### [Source passage]
● ● ●
They get this impression that cell members are these lazy people, some of whom don’t even go for cellgroup, who are so lazy their poor leaders have to motivate them to do anything at all. They aren’t correct, but I’ve seen too many good examples to attempt to disagree with them. What I couldn’t take was their idea that cell members are people who don’t really want to serve the Lord, who aren’t even very serious about Him in the first place, kind of lazy Christians. Or else why didn’t they become leaders? That is, besides the new Christians lah. I know it doesn’t matter what people think, but somehow it gets to me if people think I’m not serious about the Lord. I am, ok.

There were TF people who knew Anna was my cell leader who immediately assumed I was her intern. They even assumed I know how to lead worship. It was amazing the kind of assumptions they made really. I kept quiet. That is, I didn’t tell them I never lead worship in my life, I did tell them I wasn’t Anna’s intern. And then there were the people who forgot. I told Linda when she interviewed me, I wasn’t a cell leader. Later, when I told her I was booking a room for my cell meeting and I would be responsible for the room, immediately goes, so normally, so,… expectedly, “You are the cell leader right?” Thanks loh. You really think I look like a cell leader, such that you’d forget I told you I wasn’t, thanks loh, but please don’t do it too often, especially in such a way so … confident of the answer you are going to get, such that I almost didn’t want to disappoint you…and the people who told me I looked more like a cell leader than Delia, simply because I talk more. And the people who paused after I told them, no, I wasn’t a cell leader, and no, I’m not a cell intern either. They pause as though they didn’t know what to say, as though they wanted to ask, and if you’re neither of these, then what are you? There was someone I had to say to him, when he looked at me as though he just couldn’t figure out what I was, that I was Anna’s cell member! And then he looked at me, as though that sure is a strange kind of human being to be …

I don’t know how it works. Somehow I wanted to get out of being the strange species around, I hated all these. It was also a kind of conformity thing, conformity to your environment, and my environment dictated that a cell leader was the right thing to be … Somehow my ‘cell status’ made me a kind of nobody. It was one thing to be a nobody because you’re a greenhorn and young. That I never minded. This was a different kind of nobody. And somehow I minded. Perhaps I didn’t want people to look at me as someone not quite serious about the Lord.

If there’s a last reason this is the one. The worst one. I liked prestige. Always did. Sometimes worked hard for it. I liked being in charge of people. I also liked to take care of people, true, but I did like the feeling of being ‘in charge’ of people, see. And it was nice to be respected, nice to have people think you are good, all the things Jesus reproved the Pharisees severely for.

I didn’t explain the first reason well enough. The home one. It wasn’t just about the SA girls. Mostly it was about that if I stayed in TF, they’ll be a kind of family to me, see, a family where you could depend on the people, they are committed to one another, they would be the family I could tell, “this is what God is doing in my life” to, people who wouldn’t leave because they get upset with me, who didn’t have a ‘time-up’ when everyone goes away, or I do. That was most of the part of the reason I wanted to stay in TF, that didn’t make it to the ‘good reason’ part. I just wanted a home that lasts, really.
● ● ●
### [Input data]
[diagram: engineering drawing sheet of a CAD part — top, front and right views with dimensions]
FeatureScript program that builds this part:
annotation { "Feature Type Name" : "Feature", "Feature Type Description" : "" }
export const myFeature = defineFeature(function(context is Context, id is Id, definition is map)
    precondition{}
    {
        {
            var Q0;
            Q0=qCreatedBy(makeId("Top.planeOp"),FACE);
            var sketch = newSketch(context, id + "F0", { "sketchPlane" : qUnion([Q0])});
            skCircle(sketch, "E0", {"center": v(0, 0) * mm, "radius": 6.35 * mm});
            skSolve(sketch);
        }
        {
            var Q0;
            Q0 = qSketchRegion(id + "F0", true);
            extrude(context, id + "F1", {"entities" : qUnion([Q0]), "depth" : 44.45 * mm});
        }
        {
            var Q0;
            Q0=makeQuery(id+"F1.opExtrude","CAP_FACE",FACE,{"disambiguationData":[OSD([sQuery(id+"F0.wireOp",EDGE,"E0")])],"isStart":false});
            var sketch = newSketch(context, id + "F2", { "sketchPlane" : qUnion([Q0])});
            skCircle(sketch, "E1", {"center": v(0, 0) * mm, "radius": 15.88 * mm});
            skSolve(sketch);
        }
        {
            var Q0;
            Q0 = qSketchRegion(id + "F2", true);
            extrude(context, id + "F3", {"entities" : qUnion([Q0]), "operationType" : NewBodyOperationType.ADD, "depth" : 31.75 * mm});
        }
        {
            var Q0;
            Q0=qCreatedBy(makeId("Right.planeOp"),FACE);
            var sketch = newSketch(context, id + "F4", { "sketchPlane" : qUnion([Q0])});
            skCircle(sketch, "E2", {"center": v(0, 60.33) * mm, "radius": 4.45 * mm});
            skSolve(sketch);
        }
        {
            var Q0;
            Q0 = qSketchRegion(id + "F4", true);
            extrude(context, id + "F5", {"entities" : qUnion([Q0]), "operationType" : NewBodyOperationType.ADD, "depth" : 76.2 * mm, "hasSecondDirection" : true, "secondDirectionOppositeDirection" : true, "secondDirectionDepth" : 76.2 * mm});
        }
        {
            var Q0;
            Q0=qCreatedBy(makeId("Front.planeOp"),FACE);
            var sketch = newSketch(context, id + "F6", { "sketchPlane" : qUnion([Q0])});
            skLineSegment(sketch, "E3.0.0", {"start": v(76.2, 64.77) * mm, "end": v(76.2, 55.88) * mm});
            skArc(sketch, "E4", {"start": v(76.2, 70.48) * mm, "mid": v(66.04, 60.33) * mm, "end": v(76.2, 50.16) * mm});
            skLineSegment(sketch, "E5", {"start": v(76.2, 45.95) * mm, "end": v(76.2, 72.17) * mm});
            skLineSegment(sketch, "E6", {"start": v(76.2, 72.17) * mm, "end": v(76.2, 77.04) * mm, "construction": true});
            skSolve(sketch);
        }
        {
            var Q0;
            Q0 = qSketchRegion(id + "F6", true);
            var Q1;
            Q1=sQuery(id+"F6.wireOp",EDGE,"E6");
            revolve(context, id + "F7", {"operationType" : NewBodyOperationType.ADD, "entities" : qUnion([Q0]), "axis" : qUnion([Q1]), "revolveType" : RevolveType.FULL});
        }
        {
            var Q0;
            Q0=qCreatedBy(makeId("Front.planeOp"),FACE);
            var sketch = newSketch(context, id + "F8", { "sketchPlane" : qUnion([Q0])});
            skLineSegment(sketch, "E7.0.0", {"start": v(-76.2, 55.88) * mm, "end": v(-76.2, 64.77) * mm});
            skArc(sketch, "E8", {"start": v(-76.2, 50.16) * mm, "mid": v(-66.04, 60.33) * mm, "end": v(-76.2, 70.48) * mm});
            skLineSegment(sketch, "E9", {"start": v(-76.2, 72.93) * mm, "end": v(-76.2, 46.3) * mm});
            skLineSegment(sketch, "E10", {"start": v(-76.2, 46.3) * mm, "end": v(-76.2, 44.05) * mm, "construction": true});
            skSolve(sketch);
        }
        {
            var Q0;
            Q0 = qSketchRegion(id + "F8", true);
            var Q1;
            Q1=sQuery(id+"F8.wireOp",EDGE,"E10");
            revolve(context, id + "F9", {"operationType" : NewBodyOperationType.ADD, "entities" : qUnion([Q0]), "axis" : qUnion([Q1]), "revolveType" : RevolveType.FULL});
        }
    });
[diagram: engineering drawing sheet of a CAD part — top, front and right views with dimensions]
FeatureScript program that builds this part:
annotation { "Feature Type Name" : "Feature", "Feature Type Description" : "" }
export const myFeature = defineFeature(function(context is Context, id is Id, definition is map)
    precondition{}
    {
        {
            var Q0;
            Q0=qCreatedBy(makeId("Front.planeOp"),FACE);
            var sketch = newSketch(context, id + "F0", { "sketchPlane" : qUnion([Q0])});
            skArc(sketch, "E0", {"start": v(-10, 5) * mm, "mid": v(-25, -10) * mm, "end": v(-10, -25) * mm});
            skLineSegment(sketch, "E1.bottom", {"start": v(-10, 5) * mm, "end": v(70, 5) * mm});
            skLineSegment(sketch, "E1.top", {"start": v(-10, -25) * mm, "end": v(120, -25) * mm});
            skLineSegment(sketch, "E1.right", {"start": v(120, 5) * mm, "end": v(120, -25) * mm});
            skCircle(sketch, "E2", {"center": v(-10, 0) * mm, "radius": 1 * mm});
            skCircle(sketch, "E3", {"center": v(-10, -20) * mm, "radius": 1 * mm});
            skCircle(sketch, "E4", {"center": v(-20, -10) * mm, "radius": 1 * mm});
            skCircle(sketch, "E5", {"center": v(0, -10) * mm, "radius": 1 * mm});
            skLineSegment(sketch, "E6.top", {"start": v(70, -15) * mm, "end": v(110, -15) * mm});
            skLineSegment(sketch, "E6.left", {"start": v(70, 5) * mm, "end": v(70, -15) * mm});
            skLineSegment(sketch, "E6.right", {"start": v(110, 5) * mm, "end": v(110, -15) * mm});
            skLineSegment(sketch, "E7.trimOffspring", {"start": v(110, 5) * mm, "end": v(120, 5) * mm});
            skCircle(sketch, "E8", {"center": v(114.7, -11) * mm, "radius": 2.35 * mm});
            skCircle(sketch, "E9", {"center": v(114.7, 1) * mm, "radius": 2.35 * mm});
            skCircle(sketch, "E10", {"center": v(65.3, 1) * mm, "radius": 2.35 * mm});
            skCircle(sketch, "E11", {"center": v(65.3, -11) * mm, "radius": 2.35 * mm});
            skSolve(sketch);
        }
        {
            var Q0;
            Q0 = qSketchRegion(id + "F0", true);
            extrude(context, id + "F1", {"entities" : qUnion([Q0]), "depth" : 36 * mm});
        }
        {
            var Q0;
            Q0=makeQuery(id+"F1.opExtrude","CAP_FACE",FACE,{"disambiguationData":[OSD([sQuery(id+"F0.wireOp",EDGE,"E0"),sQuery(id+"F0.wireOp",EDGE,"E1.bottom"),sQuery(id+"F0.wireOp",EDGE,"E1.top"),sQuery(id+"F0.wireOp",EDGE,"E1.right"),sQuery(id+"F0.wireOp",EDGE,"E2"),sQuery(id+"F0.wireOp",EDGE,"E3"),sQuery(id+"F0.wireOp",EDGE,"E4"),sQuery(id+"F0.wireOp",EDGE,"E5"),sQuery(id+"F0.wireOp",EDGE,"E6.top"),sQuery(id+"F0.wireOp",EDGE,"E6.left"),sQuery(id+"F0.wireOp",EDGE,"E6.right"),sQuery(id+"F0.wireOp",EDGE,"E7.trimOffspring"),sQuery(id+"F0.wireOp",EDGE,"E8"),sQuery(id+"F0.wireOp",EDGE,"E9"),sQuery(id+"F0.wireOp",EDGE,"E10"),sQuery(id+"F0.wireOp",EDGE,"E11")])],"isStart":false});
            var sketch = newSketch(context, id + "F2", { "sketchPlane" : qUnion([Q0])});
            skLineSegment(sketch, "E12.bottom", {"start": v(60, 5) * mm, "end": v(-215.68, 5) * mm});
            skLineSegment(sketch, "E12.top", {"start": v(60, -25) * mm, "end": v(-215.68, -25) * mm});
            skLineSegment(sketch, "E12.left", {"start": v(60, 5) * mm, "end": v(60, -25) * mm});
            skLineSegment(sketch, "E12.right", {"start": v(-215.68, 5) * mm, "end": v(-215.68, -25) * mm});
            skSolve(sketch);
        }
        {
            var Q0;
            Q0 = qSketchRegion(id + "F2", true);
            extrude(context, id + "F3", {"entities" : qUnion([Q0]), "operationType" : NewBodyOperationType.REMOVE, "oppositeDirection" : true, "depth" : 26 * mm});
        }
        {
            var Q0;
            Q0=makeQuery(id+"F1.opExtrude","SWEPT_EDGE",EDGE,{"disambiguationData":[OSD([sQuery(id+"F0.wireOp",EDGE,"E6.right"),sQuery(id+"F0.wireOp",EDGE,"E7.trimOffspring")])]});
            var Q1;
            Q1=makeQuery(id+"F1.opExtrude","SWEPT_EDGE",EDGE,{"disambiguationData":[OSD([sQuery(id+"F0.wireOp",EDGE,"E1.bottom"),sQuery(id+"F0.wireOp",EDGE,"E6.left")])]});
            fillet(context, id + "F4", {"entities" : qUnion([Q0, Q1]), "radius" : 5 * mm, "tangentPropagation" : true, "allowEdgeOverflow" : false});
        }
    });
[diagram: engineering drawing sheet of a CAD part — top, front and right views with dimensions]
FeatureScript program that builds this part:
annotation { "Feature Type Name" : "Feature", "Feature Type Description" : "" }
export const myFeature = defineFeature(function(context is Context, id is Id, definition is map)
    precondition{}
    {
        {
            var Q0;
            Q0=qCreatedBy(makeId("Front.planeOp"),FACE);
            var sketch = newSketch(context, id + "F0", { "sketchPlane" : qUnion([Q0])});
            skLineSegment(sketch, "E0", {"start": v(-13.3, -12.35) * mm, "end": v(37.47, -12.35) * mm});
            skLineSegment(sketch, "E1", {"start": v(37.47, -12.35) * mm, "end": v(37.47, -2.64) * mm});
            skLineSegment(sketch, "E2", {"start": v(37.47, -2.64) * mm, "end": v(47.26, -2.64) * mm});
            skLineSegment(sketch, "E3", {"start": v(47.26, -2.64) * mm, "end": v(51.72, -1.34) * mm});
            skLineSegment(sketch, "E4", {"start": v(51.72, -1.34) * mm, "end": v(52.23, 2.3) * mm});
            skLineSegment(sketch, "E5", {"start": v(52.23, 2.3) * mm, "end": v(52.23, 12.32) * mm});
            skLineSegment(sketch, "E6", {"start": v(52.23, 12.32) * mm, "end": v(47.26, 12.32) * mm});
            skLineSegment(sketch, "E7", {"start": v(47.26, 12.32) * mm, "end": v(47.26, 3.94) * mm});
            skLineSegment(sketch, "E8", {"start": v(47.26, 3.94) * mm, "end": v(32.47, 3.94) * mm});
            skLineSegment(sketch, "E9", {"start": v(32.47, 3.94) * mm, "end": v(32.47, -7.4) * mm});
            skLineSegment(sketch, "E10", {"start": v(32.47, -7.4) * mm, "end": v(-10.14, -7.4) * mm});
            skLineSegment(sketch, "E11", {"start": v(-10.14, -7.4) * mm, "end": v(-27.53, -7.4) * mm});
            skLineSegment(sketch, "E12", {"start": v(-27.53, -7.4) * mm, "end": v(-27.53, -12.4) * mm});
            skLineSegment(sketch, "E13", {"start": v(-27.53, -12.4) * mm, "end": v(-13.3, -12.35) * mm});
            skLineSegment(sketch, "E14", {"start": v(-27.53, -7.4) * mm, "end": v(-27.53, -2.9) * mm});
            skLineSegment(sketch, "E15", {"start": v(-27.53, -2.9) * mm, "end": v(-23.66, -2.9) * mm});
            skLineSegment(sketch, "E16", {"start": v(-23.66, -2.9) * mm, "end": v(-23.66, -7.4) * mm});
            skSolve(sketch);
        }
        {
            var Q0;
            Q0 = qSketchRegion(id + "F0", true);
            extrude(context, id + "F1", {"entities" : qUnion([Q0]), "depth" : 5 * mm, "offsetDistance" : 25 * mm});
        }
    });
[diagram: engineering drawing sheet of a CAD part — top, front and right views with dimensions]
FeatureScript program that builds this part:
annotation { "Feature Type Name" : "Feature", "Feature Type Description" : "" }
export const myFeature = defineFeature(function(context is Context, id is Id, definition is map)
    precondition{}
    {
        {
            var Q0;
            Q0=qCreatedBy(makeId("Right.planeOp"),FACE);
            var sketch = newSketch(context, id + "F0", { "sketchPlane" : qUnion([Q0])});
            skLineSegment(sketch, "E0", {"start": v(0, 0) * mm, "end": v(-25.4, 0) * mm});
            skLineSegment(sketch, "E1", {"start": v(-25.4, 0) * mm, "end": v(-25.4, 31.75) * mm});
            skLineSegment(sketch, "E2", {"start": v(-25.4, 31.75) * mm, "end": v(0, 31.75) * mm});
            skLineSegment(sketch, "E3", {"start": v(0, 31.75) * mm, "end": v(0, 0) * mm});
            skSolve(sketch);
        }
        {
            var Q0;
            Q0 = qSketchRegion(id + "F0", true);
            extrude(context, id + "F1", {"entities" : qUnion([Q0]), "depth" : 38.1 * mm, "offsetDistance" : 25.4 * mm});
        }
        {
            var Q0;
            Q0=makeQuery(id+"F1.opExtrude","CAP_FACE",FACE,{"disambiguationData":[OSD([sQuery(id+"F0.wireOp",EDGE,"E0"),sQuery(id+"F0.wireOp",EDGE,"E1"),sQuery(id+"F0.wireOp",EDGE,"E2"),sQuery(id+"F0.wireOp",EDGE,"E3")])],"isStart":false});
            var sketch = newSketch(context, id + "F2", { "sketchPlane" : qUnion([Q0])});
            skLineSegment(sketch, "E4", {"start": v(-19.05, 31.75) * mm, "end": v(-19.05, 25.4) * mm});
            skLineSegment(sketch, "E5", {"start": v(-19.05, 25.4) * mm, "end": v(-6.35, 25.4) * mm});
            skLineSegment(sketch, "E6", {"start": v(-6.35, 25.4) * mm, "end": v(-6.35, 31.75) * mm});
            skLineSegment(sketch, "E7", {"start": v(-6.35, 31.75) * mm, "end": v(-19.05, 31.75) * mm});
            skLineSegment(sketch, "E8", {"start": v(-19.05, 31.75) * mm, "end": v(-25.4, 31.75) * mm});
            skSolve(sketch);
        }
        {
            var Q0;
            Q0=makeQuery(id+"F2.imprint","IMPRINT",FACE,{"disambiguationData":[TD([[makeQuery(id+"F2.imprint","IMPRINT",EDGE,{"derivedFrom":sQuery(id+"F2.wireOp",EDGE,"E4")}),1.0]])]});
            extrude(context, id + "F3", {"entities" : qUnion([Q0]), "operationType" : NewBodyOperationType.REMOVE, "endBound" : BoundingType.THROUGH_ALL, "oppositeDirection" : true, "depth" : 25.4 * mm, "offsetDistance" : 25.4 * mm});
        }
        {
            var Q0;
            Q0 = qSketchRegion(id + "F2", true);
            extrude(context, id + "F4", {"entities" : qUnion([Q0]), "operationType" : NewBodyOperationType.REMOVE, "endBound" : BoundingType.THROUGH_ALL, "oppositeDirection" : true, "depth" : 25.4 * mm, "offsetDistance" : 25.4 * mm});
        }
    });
● ● ●
### [What you will do]
Can you quote the passage on cell status word for word, everything from "I don’t know" down to "quite serious about the Lord."? You won't need the data for anything here.

### [Answer to the exercise]
I don’t know how it works. Somehow I wanted to get out of being the strange species around, I hated all these. It was also a kind of conformity thing, conformity to your environment, and my environment dictated that a cell leader was the right thing to be … Somehow my ‘cell status’ made me a kind of nobody. It was one thing to be a nobody because you’re a greenhorn and young. That I never minded. This was a different kind of nobody. And somehow I minded. Perhaps I didn’t want people to look at me as someone not quite serious about the Lord.